Document text:
== Segment start ==

Zalando Payments + Zalando ML Platform teams describe the replacement of a custom Scala + Spark monolith (in use since 2015, migrated from an even earlier Python + scikit-learn setup) with a managed-service ML pipeline built on systems/zflow — an internal Python library wrapping systems/aws-step-functions, systems/aws-lambda, Amazon SageMaker, and systems/databricks Spark. The use case is deferred-payment risk scoring: customers who order without paying upfront, where accurate default-probability prediction decides who gets the convenience and who does not. The post is a retrospective on requirements, architecture, and load-test results after a 9-month collaboration between two teams.

The old system had four named pain points: (1) Scala/Spark coupling blocked use of state-of-the-art Python libraries; (2) in-house code duplicated managed-service functionality; (3) memory bloat, latency spikes, slow instance start; (4) monolithic training/preprocessing coupling on a single cluster. The new system resolves all four via a Step Functions workflow that orchestrates five stages — preprocessing (Databricks + scikit-learn batch transform on SageMaker), training (SageMaker training job), batch predictions (SageMaker batch transform), performance reporting (Databricks PDF report), and endpoint deployment — with each model served behind its own SageMaker endpoint via a SageMaker Inference Pipeline Model (scikit-learn preprocessing container + main model container, systems/xgboost/PyTorch/Tensorflow) co-located in one endpoint.

Load-test numbers (m5.large, m5.4xlarge, m5.12xlarge at rates 200–1000 RPS) and the explicit up to 200% cost increase that Zalando accepted in exchange for per-model isolation + framework flexibility + managed-service reliance make this post a useful concrete instance of the managed-services-over-custom-ML-platform migration trade-off.

Key takeaways

1. Four pain points of a Scala + Spark ML monolith drive migration to managed services. Zalando's original 2015 Scala/Spark fraud-detection pipeline had: (i) tight Scala coupling blocking Python ecosystem use; (ii) custom code replaceable by managed services; (iii) high memory footprint + latency spikes + slow new-instance startup; (iv) monolithic feature-preprocessing + training on one cluster with no clear pipeline stages. "It uses a lot of memory, suffers from latency spikes, new instances start rather slowly which affects scalability" (Source: sources/2021-02-15-zalando-a-machine-learning-pipeline-with-real-time-inference).

== Segment end ==

Extracted records:
== Segment start ==

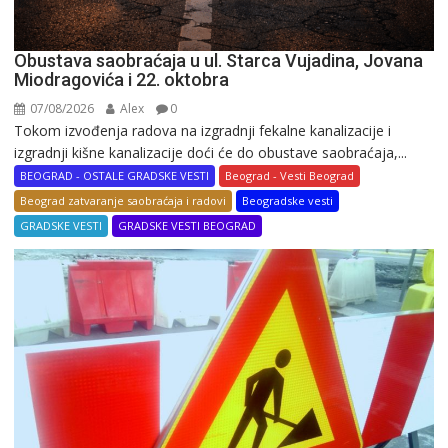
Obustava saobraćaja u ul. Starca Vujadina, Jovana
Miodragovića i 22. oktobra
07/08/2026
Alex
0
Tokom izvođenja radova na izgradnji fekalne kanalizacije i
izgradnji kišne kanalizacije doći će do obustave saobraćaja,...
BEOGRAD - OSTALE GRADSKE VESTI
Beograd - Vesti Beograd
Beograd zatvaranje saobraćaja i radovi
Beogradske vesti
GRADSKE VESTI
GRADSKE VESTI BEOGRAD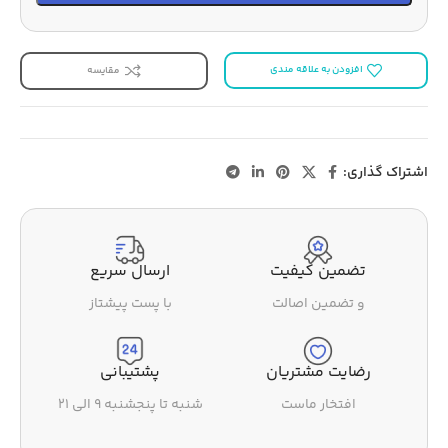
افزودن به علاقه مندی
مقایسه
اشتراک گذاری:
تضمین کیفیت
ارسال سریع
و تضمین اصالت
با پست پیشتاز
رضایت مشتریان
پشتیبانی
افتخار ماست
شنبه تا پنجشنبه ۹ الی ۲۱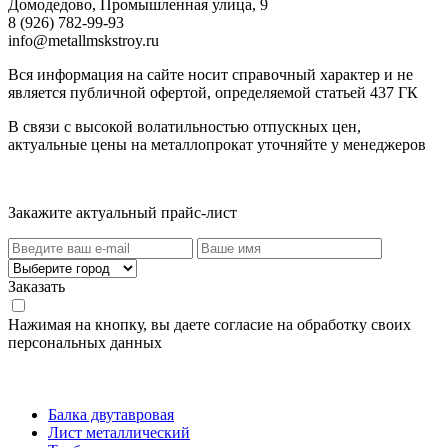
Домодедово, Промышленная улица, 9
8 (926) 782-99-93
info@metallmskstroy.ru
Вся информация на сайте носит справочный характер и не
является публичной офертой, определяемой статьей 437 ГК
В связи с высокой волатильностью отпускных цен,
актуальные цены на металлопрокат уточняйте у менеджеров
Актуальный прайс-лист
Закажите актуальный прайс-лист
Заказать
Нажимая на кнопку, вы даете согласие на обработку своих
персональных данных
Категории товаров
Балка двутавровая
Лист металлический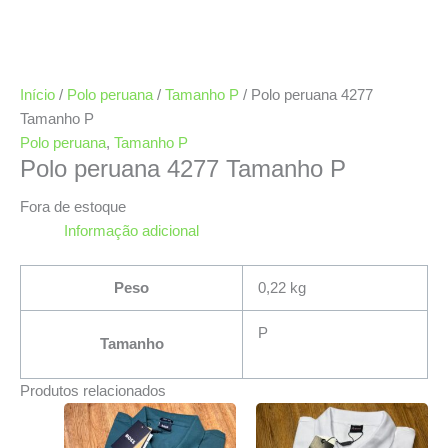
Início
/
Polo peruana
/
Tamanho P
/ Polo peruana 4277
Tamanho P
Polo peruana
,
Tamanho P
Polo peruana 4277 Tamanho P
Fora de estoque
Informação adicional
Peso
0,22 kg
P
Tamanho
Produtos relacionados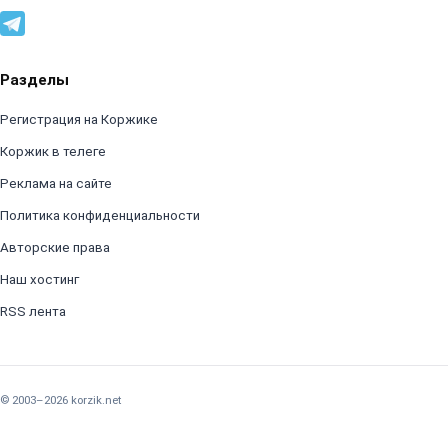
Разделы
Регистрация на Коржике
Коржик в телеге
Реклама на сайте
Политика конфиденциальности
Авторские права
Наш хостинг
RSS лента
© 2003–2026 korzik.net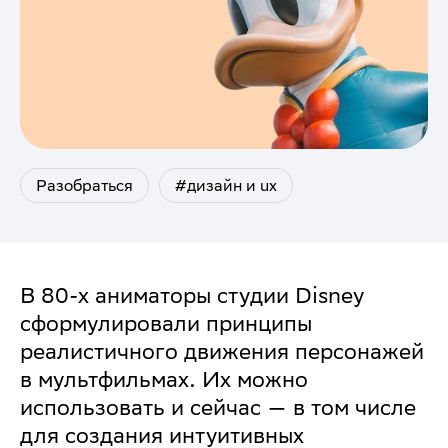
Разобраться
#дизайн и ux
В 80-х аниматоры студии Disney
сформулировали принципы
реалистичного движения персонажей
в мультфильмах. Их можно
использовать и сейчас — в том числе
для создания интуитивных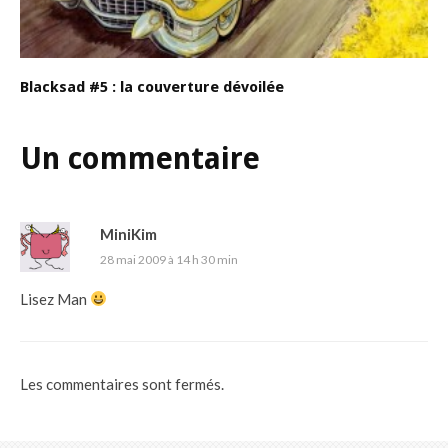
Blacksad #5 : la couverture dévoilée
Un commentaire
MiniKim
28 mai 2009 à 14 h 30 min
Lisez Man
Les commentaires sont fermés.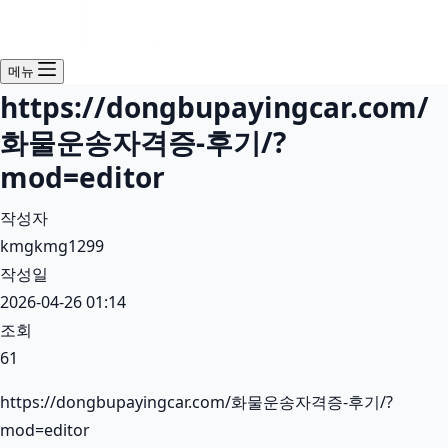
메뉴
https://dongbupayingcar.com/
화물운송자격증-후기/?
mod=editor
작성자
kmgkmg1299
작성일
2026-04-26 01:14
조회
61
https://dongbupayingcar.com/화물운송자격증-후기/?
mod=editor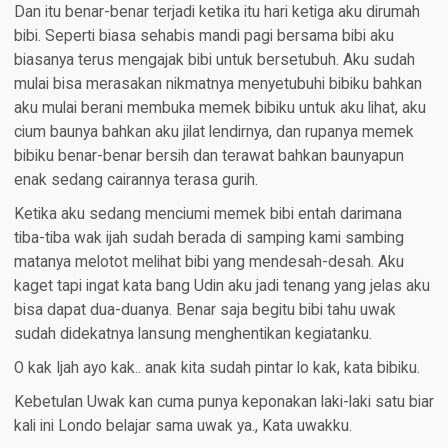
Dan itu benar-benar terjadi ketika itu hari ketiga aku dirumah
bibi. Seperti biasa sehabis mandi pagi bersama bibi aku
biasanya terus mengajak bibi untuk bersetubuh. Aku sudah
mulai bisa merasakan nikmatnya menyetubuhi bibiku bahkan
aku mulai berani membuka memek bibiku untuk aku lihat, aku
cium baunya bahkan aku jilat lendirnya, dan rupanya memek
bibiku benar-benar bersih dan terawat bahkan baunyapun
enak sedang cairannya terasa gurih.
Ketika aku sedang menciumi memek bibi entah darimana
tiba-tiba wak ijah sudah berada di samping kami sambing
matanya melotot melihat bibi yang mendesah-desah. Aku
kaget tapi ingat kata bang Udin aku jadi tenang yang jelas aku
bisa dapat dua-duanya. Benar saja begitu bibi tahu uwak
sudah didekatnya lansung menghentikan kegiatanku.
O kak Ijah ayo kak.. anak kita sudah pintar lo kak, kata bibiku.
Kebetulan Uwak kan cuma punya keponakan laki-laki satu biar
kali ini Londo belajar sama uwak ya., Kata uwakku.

== Segment end ==

Problem set:
(A) According to the text on Zalando's ML pipeline migration, which instance types were used in the load tests?
(B) From the text on Zalando's ML pipeline migration, write out everything between "Zalando Payments +" and "between two teams.", inclusive.
(C) Write what comes next in the text on Zalando's ML pipeline migration, picking up after its final sentence.

List of answers:
(A) The load tests used m5.large, m5.4xlarge, and m5.12xlarge instances.

(B)
Zalando Payments + Zalando ML Platform teams describe the replacement of a custom Scala + Spark monolith (in use since 2015, migrated from an even earlier Python + scikit-learn setup) with a managed-service ML pipeline built on systems/zflow — an internal Python library wrapping systems/aws-step-functions, systems/aws-lambda, Amazon SageMaker, and systems/databricks Spark. The use case is deferred-payment risk scoring: customers who order without paying upfront, where accurate default-probability prediction decides who gets the convenience and who does not. The post is a retrospective on requirements, architecture, and load-test results after a 9-month collaboration between two teams.

(C)
2. Production requirements are specific: p99.9 in milliseconds, hundreds-to-thousands RPS during sale events, multi-model from day one. "99.9% of responses must be returned under a threshold in the order of milliseconds"; "the busiest model must be able to handle hundreds of requests per second (RPS) on a regular basis. During sales events, the requests rate for a model may scale at a higher order of magnitude"; "several models, divided per assortment type, market, etc., must be available in the production service at any given time" (Source: sources/2021-02-15-zalando-a-machine-learning-pipeline-with-real-time-inference).

3. systems/zflow is Zalando's internal Python wrapper around Step Functions + Lambda + SageMaker + Databricks. First explicit disclosure on the wiki. "It is essentially a Python library built on top of AWS Step Functions, AWS Lambdas, Amazon SageMaker, and Databricks Spark, that allows users to easily orchestrate and schedule ML workflows" — built by Zalando's ML Platform team; a single zflow workflow orchestrates training-data preprocessing, training, batch predictions, PDF report, and endpoint deployment (Source: sources/2021-02-15-zalando-a-machine-learning-pipeline-with-real-time-inference).

4. Unified feature preprocessing via an inference pipeline model — scikit-learn container + main-model container in one endpoint. Named requirement: "The preprocessing applied to incoming requests in production must be identical to that applied to the training data. We want to avoid implementing this logic twice for both cases." Solution: a SageMaker Inference Pipeline Model with two containers — scikit-learn for JSON-feature extraction, then the main model (XGBoost/PyTorch/etc.) for prediction. One image pulls double duty during training (as a scikit-learn batch transform preprocessing step) and serving (Source: sources/2021-02-15-zalando-a-machine-learning-pipeline-with-real-time-inference).

5. Separate SageMaker endpoint per model → projected 2× cost, accepted. "Based on our estimates the cost of serving our models will increase significantly after the migration. We anticipate the increase by up to 200%. The main reason behind it is cost efficiency of the legacy system, where all the models are served from one big instance (multiplied for scaling). In the new system every model gets a separate instance(s)." Three explicit justifications accepted: per-model tech stack flexibility, traffic isolation (one model's flood doesn't affect others), managed services over custom code (Source: sources/2021-02-15-zalando-a-machine-learning-pipeline-with-real-time-inference).

6. Load-test envelope named per instance type and rate. All on m5 family: ml.m5.large @ 200 RPS → single instance, p99 < 80 ms; ml.m5.large @ 400 RPS → needs ≥ 4 instances for ~100% success, p99 < 50 ms; ml.m5.4xlarge or ml.m5.12xlarge @ 1000 RPS → ≥ 2 instances, p99 < 200 ms. 4-minute continuous-hit load test per configuration; varied instance type, count, and request rate (Source: sources/2021-02-15-zalando-a-machine-learning-pipeline-with-real-time-inference).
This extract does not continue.